Bradley, who has had experience working with different international film outfits, especially in Europe, had this to say: “When I’m working in Southeast Asia, I always feel comfortable working with both male and female colleagues. Having a female boss shouldn’t be a big deal. What I mean is that it’s not better nor is it the worst. It’s all about mindset. The whole of Epicmedia is run by women, either female or from the LGBT community.”
Bradley and Bianca met for the first time in 2012 while attending a film festival in Busan, South Korea. “At that time, I really liked Bradley because he seemed like a very responsible person. I saw that he has leadership and confidence. We had a really good conversation. He also added me on Facebook. A month after, he visited the Philippines and told me, ‘I want to stay here for good.’”

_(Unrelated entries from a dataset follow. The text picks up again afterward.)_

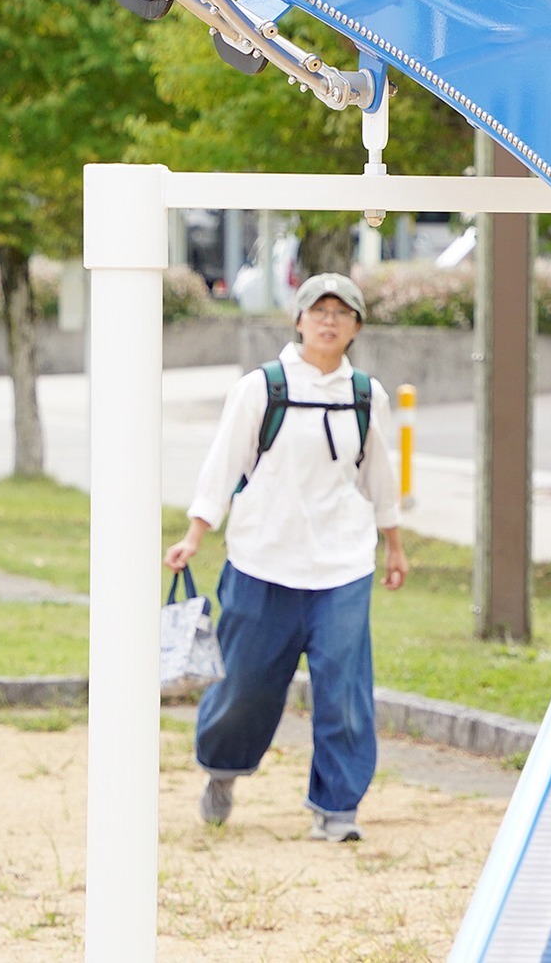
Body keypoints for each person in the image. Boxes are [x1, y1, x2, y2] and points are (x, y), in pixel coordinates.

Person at [162, 273, 408, 842]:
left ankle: (337, 808)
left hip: (342, 565)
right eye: (317, 310)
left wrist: (393, 544)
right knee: (244, 687)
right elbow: (222, 466)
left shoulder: (367, 395)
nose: (328, 321)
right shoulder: (259, 389)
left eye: (341, 313)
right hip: (261, 561)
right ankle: (222, 771)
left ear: (356, 327)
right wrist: (196, 533)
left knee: (343, 689)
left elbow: (381, 478)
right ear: (298, 320)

Bradley added: “I think what was really romantic about the whole thing was the setting itself. We were in Busan. Meeting her by the beach was a special moment.” Bianca said: “Ten years later, here we are. We have a daughter who loves Bradley so much.”

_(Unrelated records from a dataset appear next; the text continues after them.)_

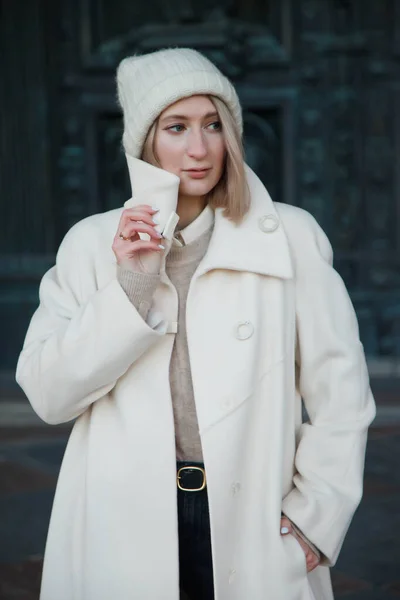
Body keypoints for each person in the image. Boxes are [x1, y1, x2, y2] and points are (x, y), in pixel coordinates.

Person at [16, 48, 376, 600]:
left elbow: (341, 394)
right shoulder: (91, 245)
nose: (200, 149)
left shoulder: (291, 237)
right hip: (124, 523)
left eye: (213, 124)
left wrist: (315, 517)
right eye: (176, 127)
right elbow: (47, 394)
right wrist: (132, 285)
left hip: (253, 520)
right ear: (145, 142)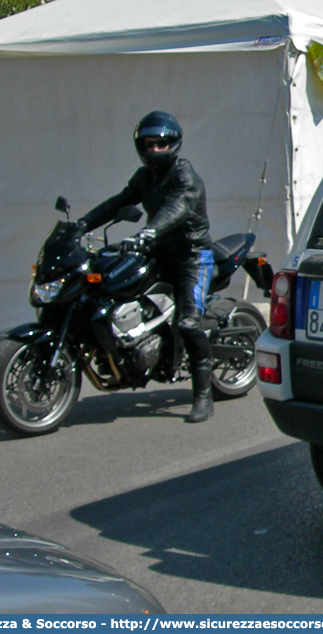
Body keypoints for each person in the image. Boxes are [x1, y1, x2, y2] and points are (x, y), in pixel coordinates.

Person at [78, 111, 216, 423]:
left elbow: (177, 207)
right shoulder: (145, 177)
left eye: (160, 143)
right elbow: (119, 201)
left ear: (173, 143)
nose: (153, 149)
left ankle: (203, 395)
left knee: (189, 323)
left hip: (191, 257)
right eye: (148, 143)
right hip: (156, 253)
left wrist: (149, 231)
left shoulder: (185, 176)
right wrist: (82, 224)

Meanwhile, Dodo and Patti fell in love while working on the film “Midnight in a Perfect World” (2020). “The truth is, people have long wanted to set us up on a date because we were both single but I declined because, at the time, I didn’t want to date someone from the industry. Meeting him changed my view on things,” said Patti.
Dodo said he “looked Patti up” on Facebook before the supposed date that never happened. “After looking at her pictures, I found her really pretty. I didn’t think much of it because I was busy writing ‘Midnight.’ I met Patti in the flesh during our preproduction work. We had to work closely because she’s my line producer. Of course, I had to keep it professional. I think that our ‘feelings’ for each other added a layer to why I found the shoot enjoyable. It helped make things more fun.”

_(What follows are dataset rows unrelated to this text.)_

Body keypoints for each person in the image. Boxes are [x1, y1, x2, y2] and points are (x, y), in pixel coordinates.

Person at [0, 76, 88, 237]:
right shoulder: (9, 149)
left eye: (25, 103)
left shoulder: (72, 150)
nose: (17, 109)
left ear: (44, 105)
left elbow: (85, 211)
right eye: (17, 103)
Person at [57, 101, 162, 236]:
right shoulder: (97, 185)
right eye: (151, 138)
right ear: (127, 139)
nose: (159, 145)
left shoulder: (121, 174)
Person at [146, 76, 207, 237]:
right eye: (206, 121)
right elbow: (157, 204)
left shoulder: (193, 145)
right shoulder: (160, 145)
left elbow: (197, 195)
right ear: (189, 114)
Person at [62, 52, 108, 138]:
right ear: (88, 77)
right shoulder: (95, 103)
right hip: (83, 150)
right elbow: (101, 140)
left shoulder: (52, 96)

Both couples admitted to the fact that the pandemic affected their relationship in such a way that it drew them closer and gave them the chance to know each other better.
“The situation became more bearable because we’re together. Before the pandemic, we used to travel a lot but we’ve managed to stay home for over two years now,” said Bianca. “I discovered that Bradley can actually clean the house, make coffee and take care of the child while I’m on my phone doing ‘Monster Buster.’”
For Dodo, the pandemic made it easier for him to open up to Patti about the “more personal stuff, like my being hypochondriac, which became more apparent during the lockdowns. Suddenly, Patti is already privy to all my neuroses,” he said.
Professionally, Patti said she now has a better understanding of what Dodo is like as a writer. “He always wants to isolate himself. There were days when we don’t see each other because he was working, and that was fine,” she explained.
Bradley said another factor to consider is working with people in different timezones. “That’s a major point in coproduction. Some are in America while others are in Europe. The situation is ridiculous but you make the effort if you want to lock the deal. Apart from that, you still have to be a parent,” he said.
When asked to share their future plans, both personal and professional, Bianca quipped: “We really don’t have any personal plan, but professionally, we want to make more money.”
Turning serious, she explained: “It’s our professional dream to develop more series content. I think we have about 10 now. I’m talking to different streamers outside the Philippines. Hopefully, it all pushes through.”
For Brad, it’s all about “figuring out the whole North American style of making TV shows: how they don’t just have one director but a group of showrunners. I’m curious how they do it so well—come up with a narrative-driven series with a higher production value.”
Patti said she hoped Dodo would get to direct another movie soon. “That’s his biggest struggle during the pandemic, but he knows that we need the money in order to fulfill our personal plans,” she explained. “Since I’m a hypochondriac, imagine my anxiety when I’m on the set,” Dodo interjected. “Hopefully, I get past that soon.”